**Problem to solve:** The answer should consist of every line in the material below that has the word "einem".
-------
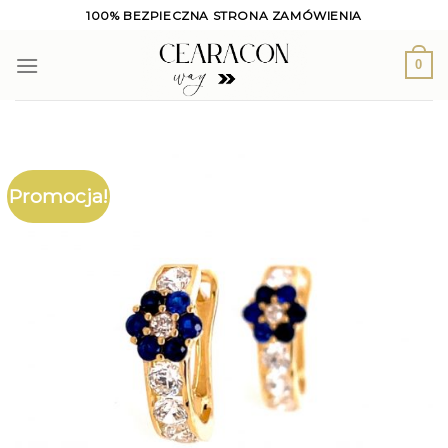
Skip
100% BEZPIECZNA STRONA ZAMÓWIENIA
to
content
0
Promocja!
-------
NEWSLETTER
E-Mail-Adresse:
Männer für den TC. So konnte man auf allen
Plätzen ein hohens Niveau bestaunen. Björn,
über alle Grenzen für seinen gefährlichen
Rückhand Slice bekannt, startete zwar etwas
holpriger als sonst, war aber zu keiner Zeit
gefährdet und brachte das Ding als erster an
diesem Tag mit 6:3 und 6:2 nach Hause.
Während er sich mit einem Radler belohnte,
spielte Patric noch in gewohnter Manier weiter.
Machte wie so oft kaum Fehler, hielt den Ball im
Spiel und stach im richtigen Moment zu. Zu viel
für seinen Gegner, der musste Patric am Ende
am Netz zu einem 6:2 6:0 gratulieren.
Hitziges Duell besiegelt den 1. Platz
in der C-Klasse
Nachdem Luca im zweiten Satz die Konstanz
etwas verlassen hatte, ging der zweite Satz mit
-------
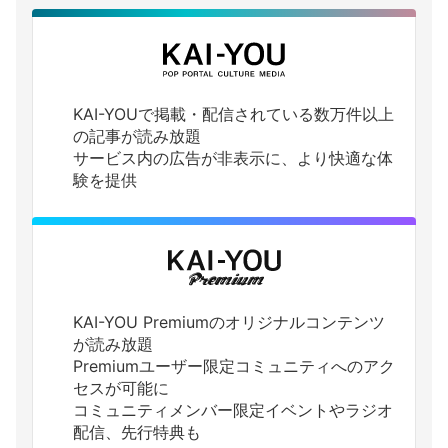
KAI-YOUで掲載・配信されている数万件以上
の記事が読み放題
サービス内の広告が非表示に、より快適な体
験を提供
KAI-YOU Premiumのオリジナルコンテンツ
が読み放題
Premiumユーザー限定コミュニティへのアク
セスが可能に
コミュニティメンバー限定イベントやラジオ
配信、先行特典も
-------
**Response area:**
Während er sich mit einem Radler belohnte,
am Netz zu einem 6:2 6:0 gratulieren.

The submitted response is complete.